France

«Irresponsable et court-termiste» : la droite révoltée par l’accueil de migrants de L'Aquarius

Elus et responsables des Républicains, du Rassemblent national et de Debout La France n'ont pas eu de mots assez durs pour fustiger la décision de l'Elysée d’accueillir une partie des migrants secourus en Méditerranée par le navire Aquarius.

Le fameux navire Aquarius de l'ONG SOS Méditerranée, qui errait en mer à la recherche d'un port, a été autorisé à accoster à Malte avec 141 migrants à son bord, qui seront ensuite répartis entre cinq autres pays de l'Union européenne. Parmi ces derniers : la France, qui a déclaré qu'elle recevrait 60 de ces migrants.  

«Je remercie Malte pour son geste humanitaire et l’assure de la totale solidarité de la France. Il n’y a pas d’alternative à la coopération», a tweeté à ce sujet le président de la République française, Emmanuel Macron, le 14 août.

Cette décision, sur une question on ne peut plus clivante au sein de la classe politique française, a suscité des réactions aussi vigoureuses que divergentes.

Exaltation des valeurs de solidarité du côté de la majorité

Ministres et responsables politiques de la majorité présidentielle, sans surprise, se sont félicités de la décision française d’accueillir une partie des migrants transportés par l'Aquarius, y voyant une confirmation du respect par la République française des valeurs humanistes.   

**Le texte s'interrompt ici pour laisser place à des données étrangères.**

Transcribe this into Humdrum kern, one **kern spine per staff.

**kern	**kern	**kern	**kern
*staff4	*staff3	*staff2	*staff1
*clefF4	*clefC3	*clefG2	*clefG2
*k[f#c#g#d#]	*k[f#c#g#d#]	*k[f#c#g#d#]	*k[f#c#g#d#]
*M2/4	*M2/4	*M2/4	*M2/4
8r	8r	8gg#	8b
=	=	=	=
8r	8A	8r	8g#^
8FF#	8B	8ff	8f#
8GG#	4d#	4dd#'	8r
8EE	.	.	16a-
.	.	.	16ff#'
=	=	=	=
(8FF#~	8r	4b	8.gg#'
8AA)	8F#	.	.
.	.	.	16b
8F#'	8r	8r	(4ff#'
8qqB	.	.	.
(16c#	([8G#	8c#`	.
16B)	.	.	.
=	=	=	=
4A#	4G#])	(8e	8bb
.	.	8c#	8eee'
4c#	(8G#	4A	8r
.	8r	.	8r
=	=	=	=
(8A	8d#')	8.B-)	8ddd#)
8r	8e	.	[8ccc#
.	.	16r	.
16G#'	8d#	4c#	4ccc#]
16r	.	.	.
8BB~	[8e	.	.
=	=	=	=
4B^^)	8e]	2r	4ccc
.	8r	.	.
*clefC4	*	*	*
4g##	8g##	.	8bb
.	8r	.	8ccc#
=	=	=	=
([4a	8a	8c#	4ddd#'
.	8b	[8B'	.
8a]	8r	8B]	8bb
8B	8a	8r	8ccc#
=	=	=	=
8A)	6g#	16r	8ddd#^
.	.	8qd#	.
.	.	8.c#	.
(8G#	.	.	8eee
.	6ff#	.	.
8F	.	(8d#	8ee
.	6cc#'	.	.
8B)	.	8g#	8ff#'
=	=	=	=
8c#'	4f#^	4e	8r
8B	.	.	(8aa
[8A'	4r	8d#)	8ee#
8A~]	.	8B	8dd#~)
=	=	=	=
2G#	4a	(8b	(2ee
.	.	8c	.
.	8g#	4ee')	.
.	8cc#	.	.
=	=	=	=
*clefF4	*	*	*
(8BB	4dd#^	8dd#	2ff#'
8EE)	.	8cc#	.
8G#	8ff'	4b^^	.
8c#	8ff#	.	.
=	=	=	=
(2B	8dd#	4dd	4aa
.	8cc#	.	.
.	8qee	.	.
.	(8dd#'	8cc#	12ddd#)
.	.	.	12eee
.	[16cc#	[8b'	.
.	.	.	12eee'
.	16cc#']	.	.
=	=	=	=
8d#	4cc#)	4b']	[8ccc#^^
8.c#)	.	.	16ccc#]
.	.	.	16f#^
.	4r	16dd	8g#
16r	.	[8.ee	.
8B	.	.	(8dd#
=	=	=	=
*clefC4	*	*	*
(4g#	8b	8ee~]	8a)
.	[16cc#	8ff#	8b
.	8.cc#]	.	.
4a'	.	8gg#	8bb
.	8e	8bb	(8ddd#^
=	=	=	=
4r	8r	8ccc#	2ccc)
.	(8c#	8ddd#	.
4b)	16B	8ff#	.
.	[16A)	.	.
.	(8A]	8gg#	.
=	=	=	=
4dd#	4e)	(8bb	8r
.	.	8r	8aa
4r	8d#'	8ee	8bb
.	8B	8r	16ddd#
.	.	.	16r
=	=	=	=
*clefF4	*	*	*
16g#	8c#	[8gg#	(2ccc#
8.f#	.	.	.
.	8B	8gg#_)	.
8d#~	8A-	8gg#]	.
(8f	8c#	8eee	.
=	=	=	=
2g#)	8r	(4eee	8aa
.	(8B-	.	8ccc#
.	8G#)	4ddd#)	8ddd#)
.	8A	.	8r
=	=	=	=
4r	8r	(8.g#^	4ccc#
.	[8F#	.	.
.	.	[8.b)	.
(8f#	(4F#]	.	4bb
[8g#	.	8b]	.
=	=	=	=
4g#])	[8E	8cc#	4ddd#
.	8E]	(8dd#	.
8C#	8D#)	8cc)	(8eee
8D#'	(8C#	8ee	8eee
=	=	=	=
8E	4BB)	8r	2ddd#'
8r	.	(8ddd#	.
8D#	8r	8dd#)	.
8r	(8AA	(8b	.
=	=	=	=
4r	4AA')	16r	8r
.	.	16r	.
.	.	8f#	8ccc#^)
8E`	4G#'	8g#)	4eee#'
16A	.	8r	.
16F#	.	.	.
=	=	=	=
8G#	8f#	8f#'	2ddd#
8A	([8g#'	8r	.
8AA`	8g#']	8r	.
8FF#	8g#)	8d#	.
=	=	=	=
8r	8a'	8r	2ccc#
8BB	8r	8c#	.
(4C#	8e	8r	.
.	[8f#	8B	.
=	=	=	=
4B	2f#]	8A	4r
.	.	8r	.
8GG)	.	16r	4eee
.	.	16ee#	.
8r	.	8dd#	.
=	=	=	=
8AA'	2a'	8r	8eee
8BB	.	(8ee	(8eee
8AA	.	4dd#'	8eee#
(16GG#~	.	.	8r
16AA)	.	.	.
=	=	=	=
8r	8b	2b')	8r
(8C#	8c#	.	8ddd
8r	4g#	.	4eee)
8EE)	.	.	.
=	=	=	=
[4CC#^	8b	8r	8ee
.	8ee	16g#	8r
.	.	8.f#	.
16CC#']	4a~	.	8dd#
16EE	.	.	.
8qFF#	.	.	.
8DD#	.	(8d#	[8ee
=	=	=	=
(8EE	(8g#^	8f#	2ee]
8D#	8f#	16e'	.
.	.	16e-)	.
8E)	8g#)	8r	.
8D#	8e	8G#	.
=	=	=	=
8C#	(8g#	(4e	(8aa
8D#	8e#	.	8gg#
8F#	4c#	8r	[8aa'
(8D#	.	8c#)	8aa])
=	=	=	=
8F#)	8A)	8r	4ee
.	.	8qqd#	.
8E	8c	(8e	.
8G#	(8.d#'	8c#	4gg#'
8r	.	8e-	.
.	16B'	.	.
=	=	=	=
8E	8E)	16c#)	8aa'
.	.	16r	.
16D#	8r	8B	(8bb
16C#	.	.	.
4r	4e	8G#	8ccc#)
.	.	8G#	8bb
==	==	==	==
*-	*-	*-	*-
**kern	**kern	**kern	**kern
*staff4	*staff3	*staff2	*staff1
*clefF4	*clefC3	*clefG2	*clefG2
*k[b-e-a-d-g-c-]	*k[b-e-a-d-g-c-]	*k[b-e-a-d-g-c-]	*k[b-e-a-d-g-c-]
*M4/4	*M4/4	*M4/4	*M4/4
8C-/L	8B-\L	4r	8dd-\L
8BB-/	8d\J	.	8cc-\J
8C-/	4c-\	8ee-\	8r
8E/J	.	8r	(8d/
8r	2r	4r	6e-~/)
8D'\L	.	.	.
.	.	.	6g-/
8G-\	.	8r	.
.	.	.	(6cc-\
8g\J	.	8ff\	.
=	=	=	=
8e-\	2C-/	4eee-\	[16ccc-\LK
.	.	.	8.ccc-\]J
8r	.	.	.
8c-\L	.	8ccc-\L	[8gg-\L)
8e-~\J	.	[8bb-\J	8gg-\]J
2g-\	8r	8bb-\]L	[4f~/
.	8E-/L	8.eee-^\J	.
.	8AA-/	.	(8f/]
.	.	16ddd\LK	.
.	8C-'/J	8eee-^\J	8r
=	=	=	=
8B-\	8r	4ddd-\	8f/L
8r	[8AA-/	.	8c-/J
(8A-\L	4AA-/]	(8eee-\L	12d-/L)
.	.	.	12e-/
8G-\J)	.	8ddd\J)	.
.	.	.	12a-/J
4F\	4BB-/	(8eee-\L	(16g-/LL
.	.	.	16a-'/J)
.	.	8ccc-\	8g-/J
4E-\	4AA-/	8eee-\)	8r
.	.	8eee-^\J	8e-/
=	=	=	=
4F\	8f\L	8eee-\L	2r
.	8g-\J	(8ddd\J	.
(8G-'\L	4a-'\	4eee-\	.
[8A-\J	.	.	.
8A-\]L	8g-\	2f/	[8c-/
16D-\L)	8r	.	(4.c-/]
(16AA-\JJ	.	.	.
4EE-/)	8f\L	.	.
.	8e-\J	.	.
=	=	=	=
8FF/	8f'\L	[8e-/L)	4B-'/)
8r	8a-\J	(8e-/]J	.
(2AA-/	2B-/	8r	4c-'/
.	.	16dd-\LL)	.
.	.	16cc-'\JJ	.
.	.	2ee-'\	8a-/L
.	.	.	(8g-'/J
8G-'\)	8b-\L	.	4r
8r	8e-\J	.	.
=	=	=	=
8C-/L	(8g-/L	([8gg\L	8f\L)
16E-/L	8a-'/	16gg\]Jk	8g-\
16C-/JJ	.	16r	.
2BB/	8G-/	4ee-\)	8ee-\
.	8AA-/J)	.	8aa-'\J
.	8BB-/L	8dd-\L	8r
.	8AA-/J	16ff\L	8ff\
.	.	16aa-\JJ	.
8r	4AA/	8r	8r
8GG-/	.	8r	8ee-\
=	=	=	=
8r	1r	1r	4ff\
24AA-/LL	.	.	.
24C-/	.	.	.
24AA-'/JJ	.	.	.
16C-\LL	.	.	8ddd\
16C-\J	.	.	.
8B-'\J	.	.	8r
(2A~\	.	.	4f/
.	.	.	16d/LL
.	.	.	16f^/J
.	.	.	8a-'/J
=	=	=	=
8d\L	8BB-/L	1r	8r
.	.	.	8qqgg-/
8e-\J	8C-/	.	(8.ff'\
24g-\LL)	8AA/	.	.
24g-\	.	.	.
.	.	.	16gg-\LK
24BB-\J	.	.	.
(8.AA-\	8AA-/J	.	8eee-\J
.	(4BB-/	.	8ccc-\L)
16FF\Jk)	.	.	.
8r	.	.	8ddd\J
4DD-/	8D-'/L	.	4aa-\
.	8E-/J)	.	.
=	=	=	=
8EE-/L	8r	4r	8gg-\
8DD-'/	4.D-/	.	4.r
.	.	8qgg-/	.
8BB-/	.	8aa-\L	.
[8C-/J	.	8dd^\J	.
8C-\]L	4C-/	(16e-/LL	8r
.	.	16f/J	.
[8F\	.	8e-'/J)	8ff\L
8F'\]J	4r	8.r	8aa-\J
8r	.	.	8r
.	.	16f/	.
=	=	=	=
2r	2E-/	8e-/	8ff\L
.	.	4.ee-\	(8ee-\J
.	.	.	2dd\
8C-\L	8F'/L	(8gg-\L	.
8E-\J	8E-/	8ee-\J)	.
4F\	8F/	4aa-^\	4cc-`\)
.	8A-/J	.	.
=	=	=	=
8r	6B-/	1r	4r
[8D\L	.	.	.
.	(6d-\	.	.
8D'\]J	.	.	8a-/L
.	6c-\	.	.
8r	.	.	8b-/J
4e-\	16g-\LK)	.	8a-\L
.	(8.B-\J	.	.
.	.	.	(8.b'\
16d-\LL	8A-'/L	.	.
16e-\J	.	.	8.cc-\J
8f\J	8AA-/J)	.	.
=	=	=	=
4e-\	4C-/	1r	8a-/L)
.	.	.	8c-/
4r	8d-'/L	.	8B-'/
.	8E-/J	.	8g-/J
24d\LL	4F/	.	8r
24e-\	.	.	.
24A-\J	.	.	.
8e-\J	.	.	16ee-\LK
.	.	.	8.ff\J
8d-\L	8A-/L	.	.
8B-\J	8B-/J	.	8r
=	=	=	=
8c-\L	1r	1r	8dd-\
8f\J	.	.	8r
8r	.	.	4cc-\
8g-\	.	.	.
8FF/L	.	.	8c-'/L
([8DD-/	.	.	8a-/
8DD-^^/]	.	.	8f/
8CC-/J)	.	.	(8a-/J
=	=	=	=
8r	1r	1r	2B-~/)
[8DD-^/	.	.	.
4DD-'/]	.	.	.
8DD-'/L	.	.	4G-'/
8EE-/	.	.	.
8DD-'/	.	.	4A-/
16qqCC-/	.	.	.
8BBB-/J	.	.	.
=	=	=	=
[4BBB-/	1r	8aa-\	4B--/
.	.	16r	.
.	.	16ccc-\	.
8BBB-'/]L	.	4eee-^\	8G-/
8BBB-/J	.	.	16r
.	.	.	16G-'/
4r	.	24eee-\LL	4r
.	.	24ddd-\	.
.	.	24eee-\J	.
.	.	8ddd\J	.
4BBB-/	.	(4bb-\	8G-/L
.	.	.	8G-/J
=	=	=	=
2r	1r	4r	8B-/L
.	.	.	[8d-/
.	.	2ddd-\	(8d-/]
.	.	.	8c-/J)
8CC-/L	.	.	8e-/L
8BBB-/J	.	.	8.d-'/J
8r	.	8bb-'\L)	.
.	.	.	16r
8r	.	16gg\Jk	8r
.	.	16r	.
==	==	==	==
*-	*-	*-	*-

Ainsi, Nathalie Loiseau, ministre auprès du ministre de l’Europe et des Affaires étrangères, chargée des Affaires européennes, a ainsi loué la «solution coopérative» trouvée par Malte et les «progressistes européens».

De même, Christophe Castaner, secrétaire d’Etat auprès du Premier ministre, chargé des Relations avec le Parlement, a opposé à «la démagogie à la sauce Salvini» (du nom du ministre italien de l'Intérieur, anti-immigration) à «l'action [...] voulue par la France, dans laquelle l'Europe assume son rôle et [Paris] sa solidarité».

Sonia Krimi, députée de La République en marche (LREM) qui s'était abstenue de voter la loi Asile et immigration pourtant portée par son camp politique, a salué le rôle d'Emmanuel Macron et de la France, qui a refusé de «laisser perdurer une errance faisant le pain bénit des extrêmes».

Cet élan de solidarité française vanté par la majorité présidentielle n'a toutefois pas trouvé grâce aux yeux de tous les élus de l'opposition de gauche : Esther Benbassa, sénatrice Europe Ecologie Les Verts (EELV) de Paris, a ainsi déploré «des solutions au coup par coup», espérant plutôt «une politique d'accueil systématique et concertée».

Droite et Rassemblement national vent debout contre l’accueil des migrants

Mais c'est surtout à droite que la décision de l'exécutif d’accueillir une partie des migrants secourus en mer par l'Aquarius a suscité une levée de boucliers.

Chez Les Républicains (LR), le député Eric Ciotti a jugé que seule une politique européenne ferme en la matière serait «gage d'humanité», le choix d'ouverture des Européens faisant selon lui une nouvelle fois «le jeu des passeurs».

Nadine Morano, eurodéputée du même parti, a jugé que la France avait envoyé un «message reçu 5/5 en Afrique pour continuer l’immigration illégale vers l’Europe».

Président de Debout la France, Nicolas Dupont-Aignan a, lui, fait valoir l'impopularité, aux yeux de l’opinion publique, de l'ouverture des portes de l'Hexagone à de nouveaux migrants. Il a aussi fustigé une politique «irresponsable et court-termiste». Fin juin en effet, quand les dirigeants européens étaient confrontés au même problème, un sondage Atlantico- Ifop révélait que 67% des Français pensaient que l’Aquarius (qui transportait alors aussi des migrants secourus en mer) ne devait pas être accueilli par la France.

Enfin, du côté du Rassemblement national (RN), le maire de Fréjus David Rachline a vitupéré le «en même temps» macronien, dans l'affaire de l'Aquarius : «Malte accueille l'Aquarius, et la France recevra près de la moitié des migrants». Deux jours plus tôt, avant la décision du gouvernement français, la présidente du RN Marine Le Pen avait déclaré : «L’Etat doit enfin envoyer le signal de fermeté qui s’impose et fermer nos ports à ces navires de migrants.»